There is a fundamental inequity in which an obligation is imposed on the citizens of Australia that the government of those same citizens says is too complex or costly for it to collect itself. At the same time it demands a selected number of those citizens or companies must collect by law, while allowing citizens of a foreign power to act outside of that law, when carrying on the supply of goods, “connected with Australia.” Having stated that goods that are “connected with Australia” should have a consumption tax and import duty (as applicable) imposed on them, it is simply a double standard to arbitrarily say that some citizens can buy goods tax free and others must pay tax, entirely based on reasons of administrative simplicity.

That is what a public service is for – to serve the citizens, not to choose on grounds of administrative convenience which citizens pay tax and which don’t. Once a law has passed establishing a principle that a consumption tax is payable on goods imported into Australia, it is potentially unconstitutional for the Executive branch of government to establish an arbitrary threshold giving advantages to those with sufficient funds to pay for goods to values up to $1,000. Further, it extends that privilege as many times as that consumer chooses to buy goods from other countries. It allows these persons to unfairly benefit from not sharing in the obligation of paying consumption tax that benefits all other members of society, through its 100% distribution to State governments for the funding of education, health, Police, infrastructure and the other duties of States. In the increasing prevalence of Public-Private equity ventures for infrastructure development within Australia, the principle of User Pays has been developed as a broad component of Australian life. It therefore seems inconsistent that those people who choose to purchase goods from overseas should not have to themselves directly reimburse government the full cost of processing those imports while Customs and Excise and Treasury carry out their Excise and tax-collecting obligations under law.

It would be my contention that if Treasury estimates there is a significant cost to administratively process such sub-$1,000 transactions, then that estimated cost should be imposed on those who choose to import such goods directly, even if such cost imposes some inconvenience to the importer and the need to employ extra personnel within government. Any other course of action is discriminatory and inequitable, both socially, on consumers who do not or cannot avail themselves of such opportunities, and on Australian business who must comply with government laws and regulations.

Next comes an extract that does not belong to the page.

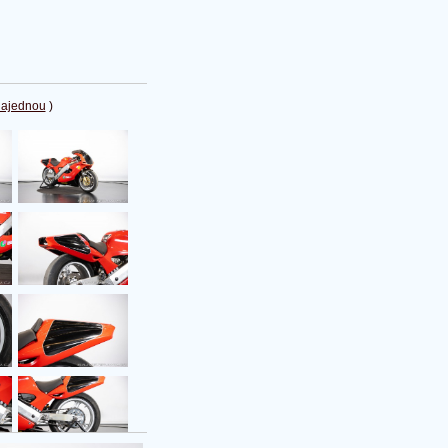
najednou
)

THE REALITIES OF BUSINESS AS AN AUSTRALIAN IMPORTER

In the case of the photo industry, in which I have spent the last forty years of my life, margins have fallen each year, as global competitive pressures and the Internet’s immediate knowledge of “world’s lowest price” became possible through comparison price shopping sites. In the years between 2000 and 2006, in which my previous company was an independent importer of a major Japanese camera brand our net margins after company tax were never greater than 3%, averaged 1.3%, and on two occasions a loss was incurred.